Identifying Your Lead Channel
The marketing channels you invest in can determine your lead acquisition costs. Craigslist could work well in some markets. In others, Zillow, Trulia, and Realtor.com could be better sources. One way to identify your best source is to prepare a spreadsheet where you diligently update the lead channel and cost of conversion for each of your clients. Over time, you will be in a position to know what channel works best for you. Split your marketing budget accordingly.
While it is a good idea to refrain from spending on marketing channels that don’t convert, do not stop investing completely from any channel. You never know when any one channel turns around for you and starts delivering better results.
Staging for More Leads
Staging can make or break your lead generation process. The first seven seconds that your potential client spends looking at your listing can play a significant role in their decision-making process.
Sometimes, real estate agents assume there is a higher chance for a website visitor to share their details when they are “intrigued” by the lack of sufficient photos to make a decision.
While this may work in some cases, it is important to note that converting leads into clients can be the most challenging part of real estate marketing. It is thus important to show your potential clients what they get. This helps you filter out prospects who may not convert. With staging, prospective clients get a real feel of how their new home could look. This helps convert more visitors into legitimate leads.
Although staging can help improve lead generation, it may not necessarily help you convert. For this to happen, it is important to make sure that the expectations of your potential clients are matched by what they see during their site visit.
The Value of Following Up
Following up with interested prospects is an integral component of real estate marketing. Studies conducted by the Association of Sales Executives show that 81% of sales happen on or after the fifth contact. This is not very different in the real estate market.
However, a lot of real estate agents either overdo it or do not follow up at all. Doing either could lead to you losing your client. As a best practice, always follow up with your client around two days after you have shown them around the property. It is not rude to follow up further until your client makes a decision one way or the other.
But having said that, make sure that you are in compliance with all the necessary regulations. Calling a client regarding a property they are interested in may be legal.

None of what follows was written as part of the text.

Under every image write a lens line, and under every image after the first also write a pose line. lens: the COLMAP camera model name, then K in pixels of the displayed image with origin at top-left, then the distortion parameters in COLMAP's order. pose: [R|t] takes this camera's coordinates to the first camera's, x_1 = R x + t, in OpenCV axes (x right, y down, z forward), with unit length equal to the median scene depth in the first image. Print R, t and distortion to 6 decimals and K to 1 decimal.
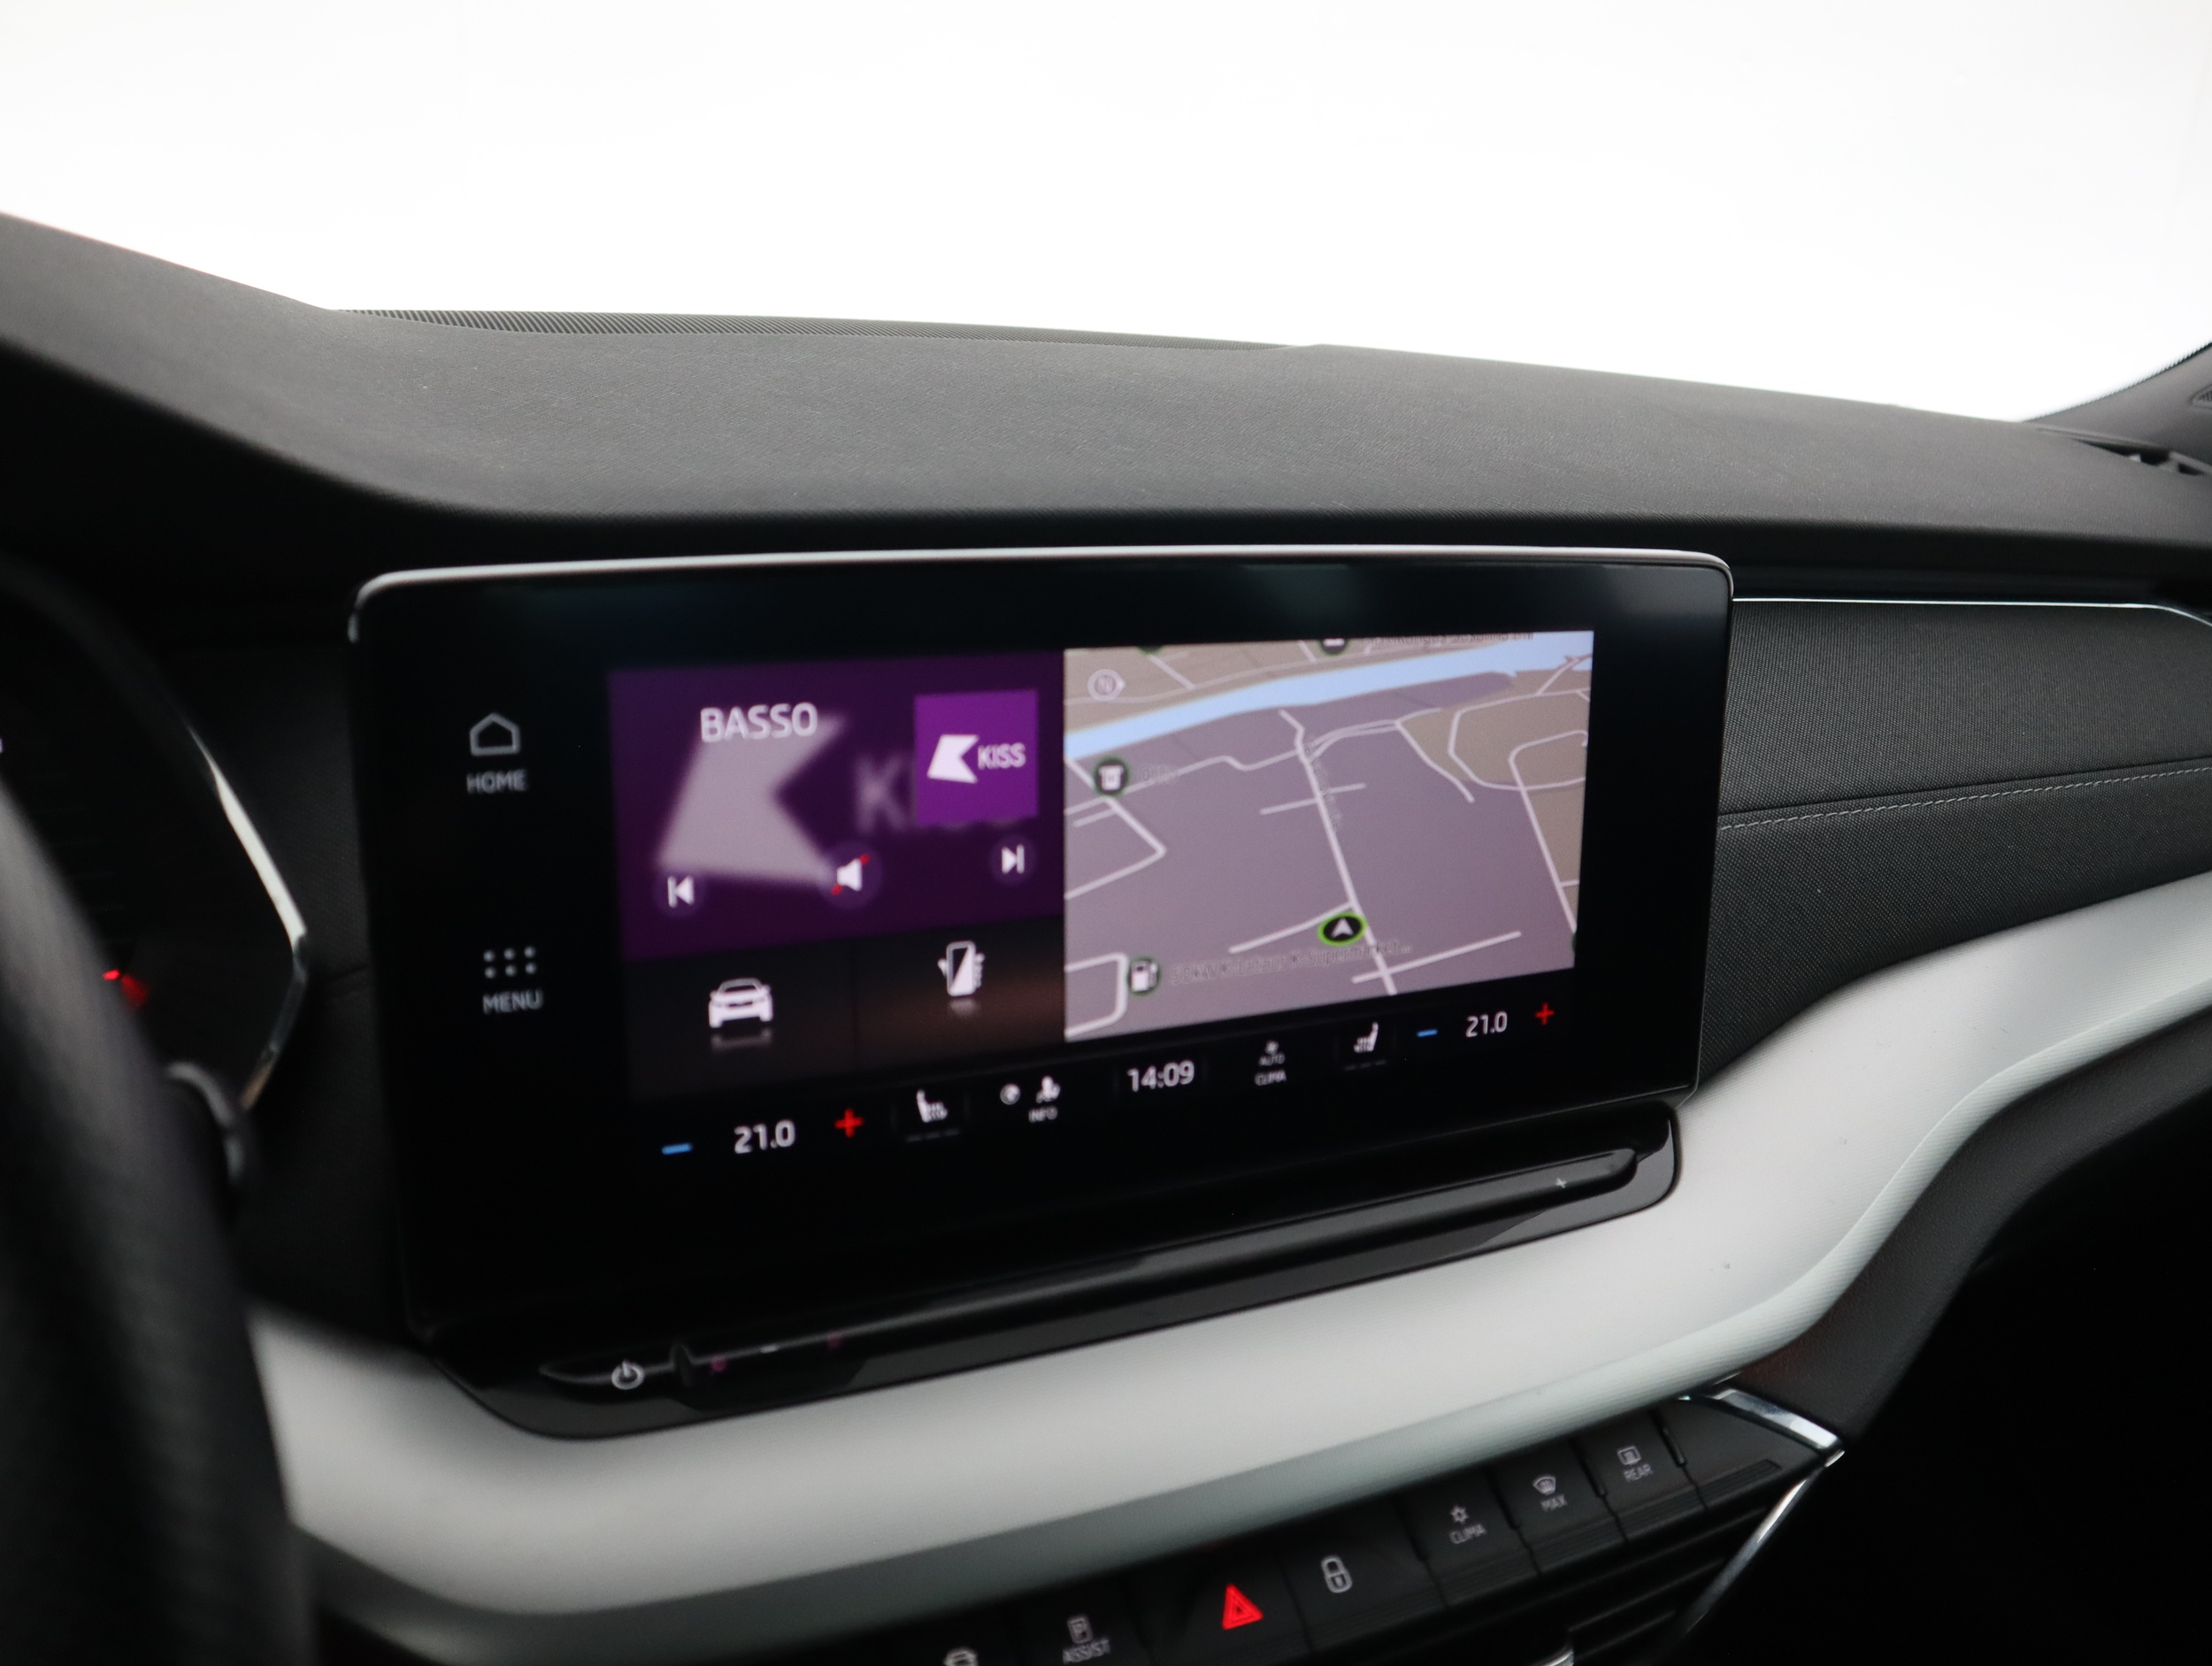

However, calling them to talk about other properties in your list is a gray area, unless they have expressed interest in this offering. Also, if you handle real estate in a cosmopolitan city like New York or San Francisco, you may need to be mindful of relevant laws when dealing with international clients. For example, citizens of the EU are protected by a new regulation called GDPR that forbids any business (in Europe or elsewhere) from contacting a prospect without explicit written consent.
Real estate sales can be an exciting career choice that allows you to provide clients with homes they dream about. But at the end of the day, your success is measured by the number of leads you generate and the clients you convert. Following the tips above should enable you to bring your costs down, while improving the experience for your clients and the conversion rate for your business.